A final point to consider is whether maladaptive avoidance in humans is based on prior Pavlovian learning. Many have commented on the failure of patients to recount some previous experience that is at the root of their problems.7, 232, 233 This is viewed as evidence against a learning account of phobias, for exmaple. But using self-report in this way may underestimate the contribution of prior conditioning. The circuits involved in Pavlovian conditioning, as noted above, operate implicitly and may undergo learning independent of what the conscious mind notices and remembers. Moreover, intensely stressful events can impair memory formation and lead to amnesia for the event. Further, non-associative accounts of phobic acquisition have also been used to dismiss the role of learning.232 But non-associative accounts are still learning accounts (in other words, non-associative influences on behavior also involve learning). Regardless, the basic neuroscience of how over-responsivity to threats prevents active avoidance, and how the shift from instrumental to habitual behavior maintains maladaptive avoidance, is relevant to these clinical problems.

Conclusion

It is safe to say the research on avoidance has finally begun to extract itself from the damaging clutches of criticisms of the past.

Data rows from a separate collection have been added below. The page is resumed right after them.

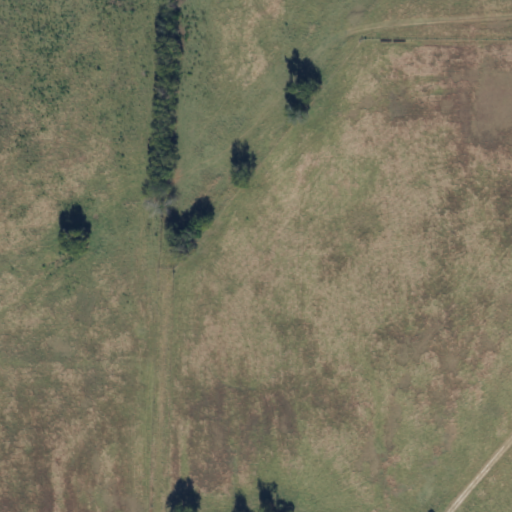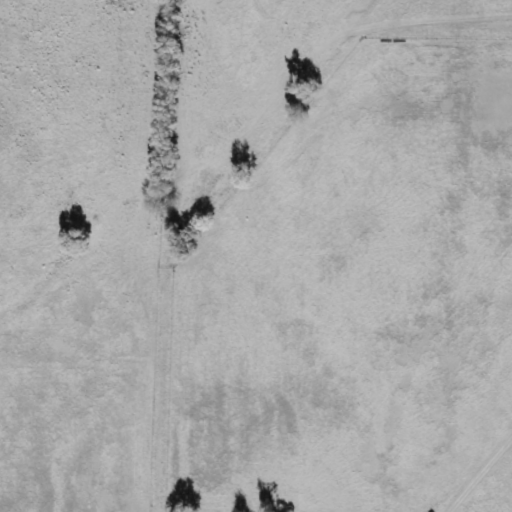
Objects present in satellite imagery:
road: (479, 473)
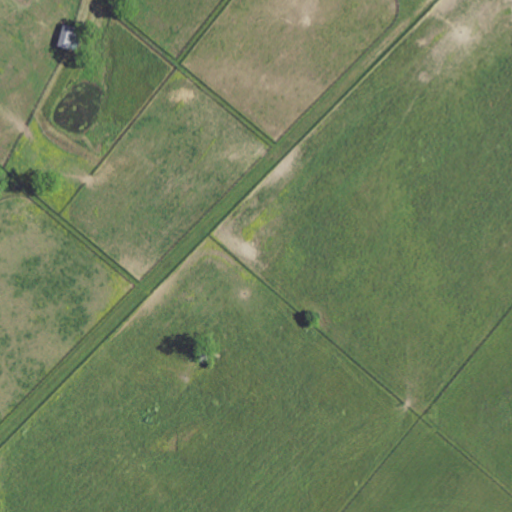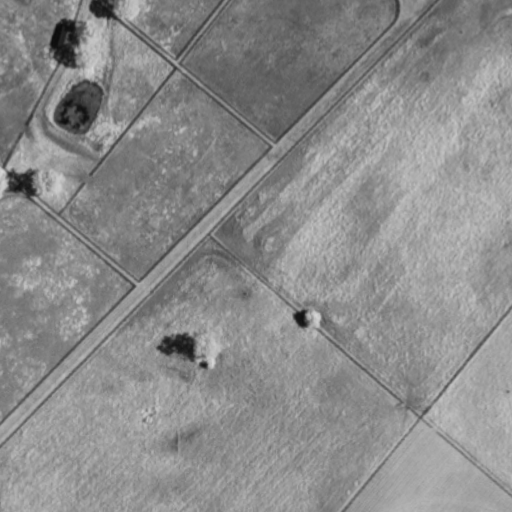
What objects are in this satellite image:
building: (70, 37)
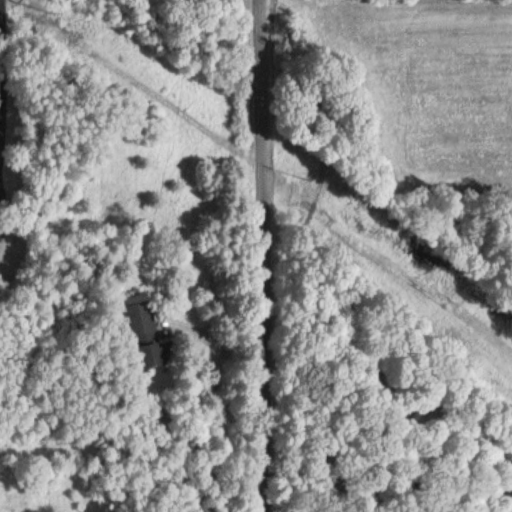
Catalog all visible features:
road: (3, 71)
road: (260, 255)
building: (151, 333)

The new wave of research is showing vibrant signs of life, and beginning to reveal not only interactions between Pavlovian and action learning processes but also the previously unappreciated role of habit learning.

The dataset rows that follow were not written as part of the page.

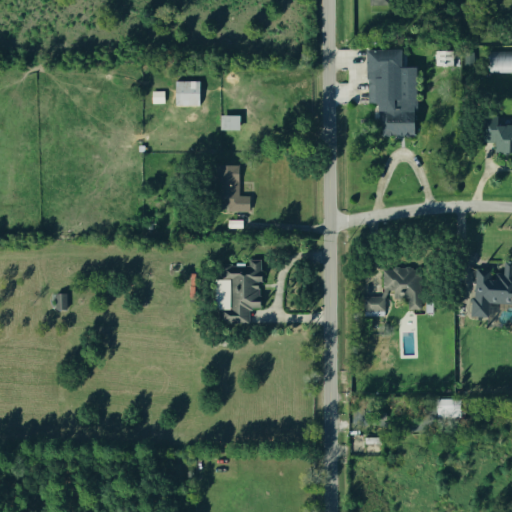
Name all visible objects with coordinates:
building: (378, 2)
building: (379, 2)
building: (443, 57)
building: (467, 57)
building: (443, 58)
building: (500, 60)
building: (500, 61)
building: (391, 90)
building: (186, 91)
building: (392, 91)
building: (187, 92)
building: (157, 96)
building: (229, 121)
building: (229, 122)
building: (497, 134)
building: (499, 135)
road: (483, 175)
building: (229, 188)
building: (230, 189)
road: (419, 207)
road: (328, 255)
building: (403, 284)
building: (403, 284)
building: (491, 288)
building: (239, 289)
building: (491, 289)
building: (238, 291)
building: (60, 300)
building: (372, 302)
building: (373, 305)
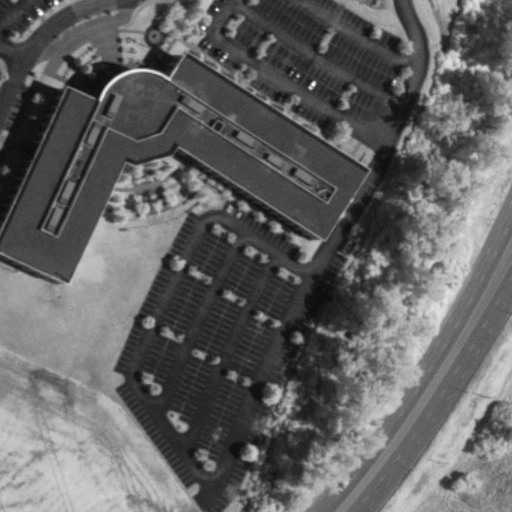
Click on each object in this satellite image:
road: (14, 13)
road: (216, 20)
road: (77, 33)
road: (38, 37)
road: (12, 51)
road: (314, 55)
building: (154, 155)
building: (156, 156)
road: (328, 248)
road: (159, 302)
road: (195, 320)
road: (223, 350)
road: (426, 367)
road: (437, 394)
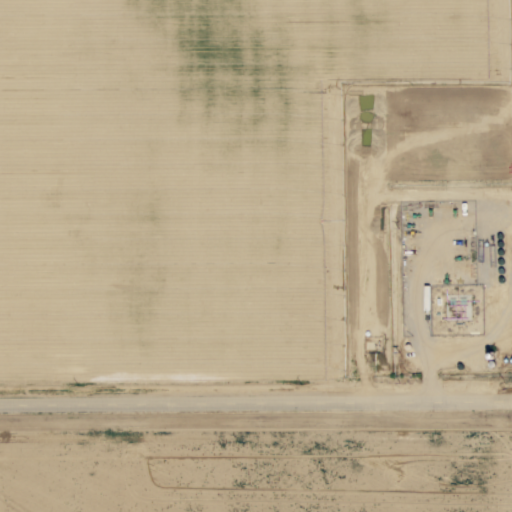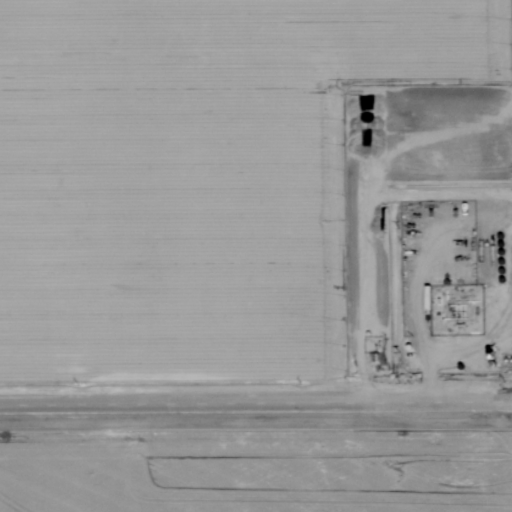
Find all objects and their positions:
crop: (210, 258)
road: (256, 404)
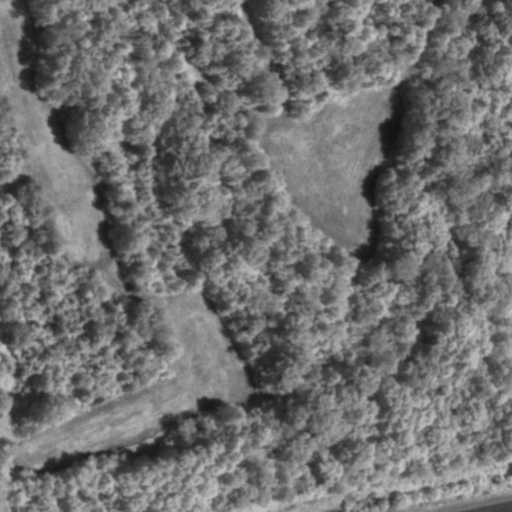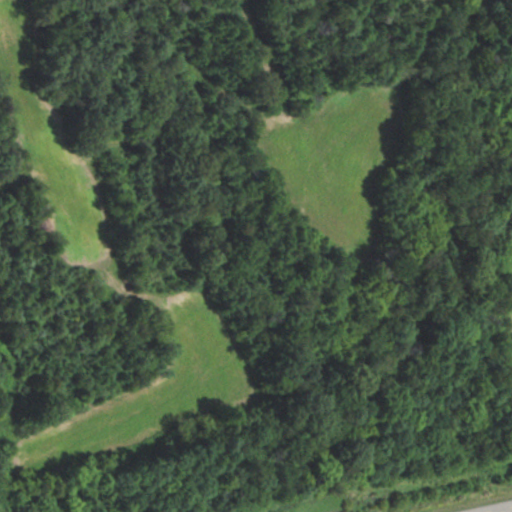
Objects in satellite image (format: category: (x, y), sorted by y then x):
road: (495, 508)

In some sense, the demise of avoidance research several decades ago has resulted in lost time and missed opportunities. But in another sense, it also allowed the field to focus on the neural basis of Pavlovian processes and thereby build up an impressive body of knowledge that is now also aiding the quest to understand active avoidance. The information obtained is allowing active avoidance to be approached with new concepts and new methods, and with new hope for a deeper understanding what avoidance is, how it works in the brain, and how and why it helps some but impairs others in daily life. Better understanding of avoidance circuits will hopefully also lead to new ideas about treatment for maladaptive avoidance, including ways to shift the neural control of behavior in ways typical of resilient individuals.